What is required -> Answer with a bare number: the count of lines in the records below that have the word "Links".

Input records ->
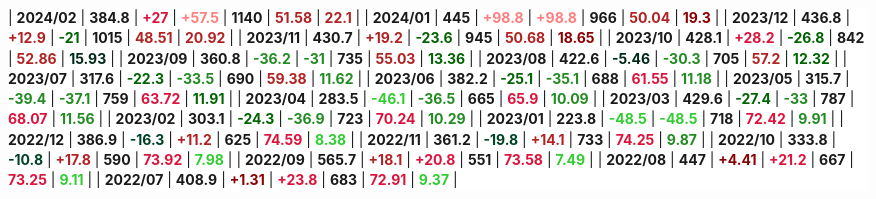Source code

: | **2024/02** | **384.8** | <span style="color: #DC143C; font-weight: bold;">+27</span> | <span style="color: #FF7F7F; font-weight: bold;">+57.5</span> | **1140** | <span style="color: #B22222; font-weight: bold;">51.58</span> | <span style="color: #B22222; font-weight: bold;">22.1</span> |
| **2024/01** | **445** | <span style="color: #FF7F7F; font-weight: bold;">+98.8</span> | <span style="color: #FF7F7F; font-weight: bold;">+98.8</span> | **966** | <span style="color: #B22222; font-weight: bold;">50.04</span> | <span style="color: #8B0000; font-weight: bold;">19.3</span> |
| **2023/12** | **436.8** | <span style="color: #B22222; font-weight: bold;">+12.9</span> | <span style="color: #006400; font-weight: bold;">-21</span> | **1015** | <span style="color: #B22222; font-weight: bold;">48.51</span> | <span style="color: #B22222; font-weight: bold;">20.92</span> |
| **2023/11** | **430.7** | <span style="color: #B22222; font-weight: bold;">+19.2</span> | <span style="color: #006400; font-weight: bold;">-23.6</span> | **945** | <span style="color: #B22222; font-weight: bold;">50.68</span> | <span style="color: #8B0000; font-weight: bold;">18.65</span> |
| **2023/10** | **428.1** | <span style="color: #DC143C; font-weight: bold;">+28.2</span> | <span style="color: #006400; font-weight: bold;">-26.8</span> | **842** | <span style="color: #B22222; font-weight: bold;">52.86</span> | <span style="color: #002818; font-weight: bold;">15.93</span> |
| **2023/09** | **360.8** | <span style="color: #228B22; font-weight: bold;">-36.2</span> | <span style="color: #228B22; font-weight: bold;">-31</span> | **735** | <span style="color: #B22222; font-weight: bold;">55.03</span> | <span style="color: #006400; font-weight: bold;">13.36</span> |
| **2023/08** | **422.6** | <span style="color: #002818; font-weight: bold;">-5.46</span> | <span style="color: #228B22; font-weight: bold;">-30.3</span> | **705** | <span style="color: #B22222; font-weight: bold;">57.2</span> | <span style="color: #006400; font-weight: bold;">12.32</span> |
| **2023/07** | **317.6** | <span style="color: #006400; font-weight: bold;">-22.3</span> | <span style="color: #228B22; font-weight: bold;">-33.5</span> | **690** | <span style="color: #B22222; font-weight: bold;">59.38</span> | <span style="color: #228B22; font-weight: bold;">11.62</span> |
| **2023/06** | **382.2** | <span style="color: #006400; font-weight: bold;">-25.1</span> | <span style="color: #228B22; font-weight: bold;">-35.1</span> | **688** | <span style="color: #DC143C; font-weight: bold;">61.55</span> | <span style="color: #228B22; font-weight: bold;">11.18</span> |
| **2023/05** | **315.7** | <span style="color: #228B22; font-weight: bold;">-39.4</span> | <span style="color: #228B22; font-weight: bold;">-37.1</span> | **759** | <span style="color: #DC143C; font-weight: bold;">63.72</span> | <span style="color: #006400; font-weight: bold;">11.91</span> |
| **2023/04** | **283.5** | <span style="color: #32CD32; font-weight: bold;">-46.1</span> | <span style="color: #228B22; font-weight: bold;">-36.5</span> | **665** | <span style="color: #DC143C; font-weight: bold;">65.9</span> | <span style="color: #228B22; font-weight: bold;">10.09</span> |
| **2023/03** | **429.6** | <span style="color: #006400; font-weight: bold;">-27.4</span> | <span style="color: #228B22; font-weight: bold;">-33</span> | **787** | <span style="color: #DC143C; font-weight: bold;">68.07</span> | <span style="color: #228B22; font-weight: bold;">11.56</span> |
| **2023/02** | **303.1** | <span style="color: #006400; font-weight: bold;">-24.3</span> | <span style="color: #228B22; font-weight: bold;">-36.9</span> | **723** | <span style="color: #DC143C; font-weight: bold;">70.24</span> | <span style="color: #228B22; font-weight: bold;">10.29</span> |
| **2023/01** | **223.8** | <span style="color: #32CD32; font-weight: bold;">-48.5</span> | <span style="color: #32CD32; font-weight: bold;">-48.5</span> | **718** | <span style="color: #DC143C; font-weight: bold;">72.42</span> | <span style="color: #228B22; font-weight: bold;">9.91</span> |
| **2022/12** | **386.9** | <span style="color: #004225; font-weight: bold;">-16.3</span> | <span style="color: #B22222; font-weight: bold;">+11.2</span> | **625** | <span style="color: #DC143C; font-weight: bold;">74.59</span> | <span style="color: #32CD32; font-weight: bold;">8.38</span> |
| **2022/11** | **361.2** | <span style="color: #004225; font-weight: bold;">-19.8</span> | <span style="color: #B22222; font-weight: bold;">+14.1</span> | **733** | <span style="color: #DC143C; font-weight: bold;">74.25</span> | <span style="color: #228B22; font-weight: bold;">9.87</span> |
| **2022/10** | **333.8** | <span style="color: #004225; font-weight: bold;">-10.8</span> | <span style="color: #B22222; font-weight: bold;">+17.8</span> | **590** | <span style="color: #DC143C; font-weight: bold;">73.92</span> | <span style="color: #32CD32; font-weight: bold;">7.98</span> |
| **2022/09** | **565.7** | <span style="color: #B22222; font-weight: bold;">+18.1</span> | <span style="color: #DC143C; font-weight: bold;">+20.8</span> | **551** | <span style="color: #DC143C; font-weight: bold;">73.58</span> | <span style="color: #32CD32; font-weight: bold;">7.49</span> |
| **2022/08** | **447** | <span style="color: #8B0000; font-weight: bold;">+4.41</span> | <span style="color: #DC143C; font-weight: bold;">+21.2</span> | **667** | <span style="color: #DC143C; font-weight: bold;">73.25</span> | <span style="color: #32CD32; font-weight: bold;">9.11</span> |
| **2022/07** | **408.9** | <span style="color: #8B0000; font-weight: bold;">+1.31</span> | <span style="color: #DC143C; font-weight: bold;">+23.8</span> | **683** | <span style="color: #DC143C; font-weight: bold;">72.91</span> | <span style="color: #32CD32; font-weight: bold;">9.37</span> |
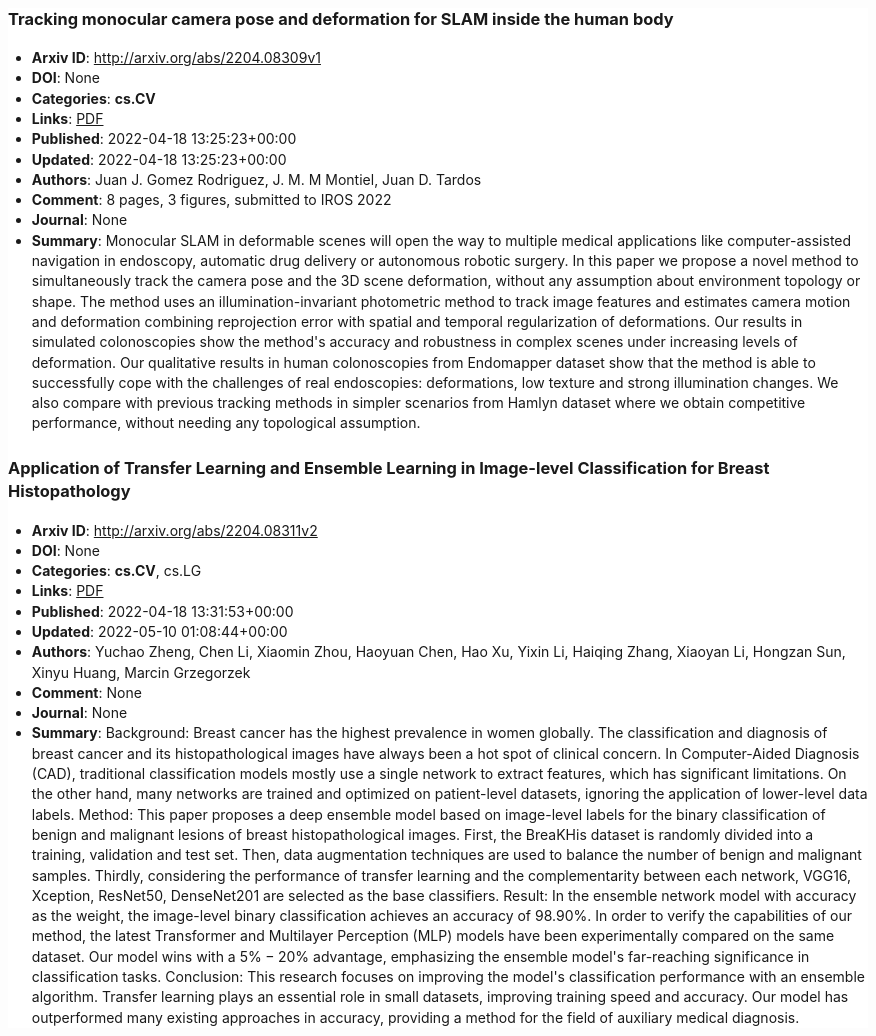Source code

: 

### Tracking monocular camera pose and deformation for SLAM inside the human body
- **Arxiv ID**: http://arxiv.org/abs/2204.08309v1
- **DOI**: None
- **Categories**: **cs.CV**
- **Links**: [PDF](http://arxiv.org/pdf/2204.08309v1)
- **Published**: 2022-04-18 13:25:23+00:00
- **Updated**: 2022-04-18 13:25:23+00:00
- **Authors**: Juan J. Gomez Rodriguez, J. M. M Montiel, Juan D. Tardos
- **Comment**: 8 pages, 3 figures, submitted to IROS 2022
- **Journal**: None
- **Summary**: Monocular SLAM in deformable scenes will open the way to multiple medical applications like computer-assisted navigation in endoscopy, automatic drug delivery or autonomous robotic surgery. In this paper we propose a novel method to simultaneously track the camera pose and the 3D scene deformation, without any assumption about environment topology or shape. The method uses an illumination-invariant photometric method to track image features and estimates camera motion and deformation combining reprojection error with spatial and temporal regularization of deformations. Our results in simulated colonoscopies show the method's accuracy and robustness in complex scenes under increasing levels of deformation. Our qualitative results in human colonoscopies from Endomapper dataset show that the method is able to successfully cope with the challenges of real endoscopies: deformations, low texture and strong illumination changes. We also compare with previous tracking methods in simpler scenarios from Hamlyn dataset where we obtain competitive performance, without needing any topological assumption.



### Application of Transfer Learning and Ensemble Learning in Image-level Classification for Breast Histopathology
- **Arxiv ID**: http://arxiv.org/abs/2204.08311v2
- **DOI**: None
- **Categories**: **cs.CV**, cs.LG
- **Links**: [PDF](http://arxiv.org/pdf/2204.08311v2)
- **Published**: 2022-04-18 13:31:53+00:00
- **Updated**: 2022-05-10 01:08:44+00:00
- **Authors**: Yuchao Zheng, Chen Li, Xiaomin Zhou, Haoyuan Chen, Hao Xu, Yixin Li, Haiqing Zhang, Xiaoyan Li, Hongzan Sun, Xinyu Huang, Marcin Grzegorzek
- **Comment**: None
- **Journal**: None
- **Summary**: Background: Breast cancer has the highest prevalence in women globally. The classification and diagnosis of breast cancer and its histopathological images have always been a hot spot of clinical concern. In Computer-Aided Diagnosis (CAD), traditional classification models mostly use a single network to extract features, which has significant limitations. On the other hand, many networks are trained and optimized on patient-level datasets, ignoring the application of lower-level data labels.   Method: This paper proposes a deep ensemble model based on image-level labels for the binary classification of benign and malignant lesions of breast histopathological images. First, the BreaKHis dataset is randomly divided into a training, validation and test set. Then, data augmentation techniques are used to balance the number of benign and malignant samples. Thirdly, considering the performance of transfer learning and the complementarity between each network, VGG16, Xception, ResNet50, DenseNet201 are selected as the base classifiers.   Result: In the ensemble network model with accuracy as the weight, the image-level binary classification achieves an accuracy of $98.90\%$. In order to verify the capabilities of our method, the latest Transformer and Multilayer Perception (MLP) models have been experimentally compared on the same dataset. Our model wins with a $5\%-20\%$ advantage, emphasizing the ensemble model's far-reaching significance in classification tasks.   Conclusion: This research focuses on improving the model's classification performance with an ensemble algorithm. Transfer learning plays an essential role in small datasets, improving training speed and accuracy. Our model has outperformed many existing approaches in accuracy, providing a method for the field of auxiliary medical diagnosis.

Reply -> 2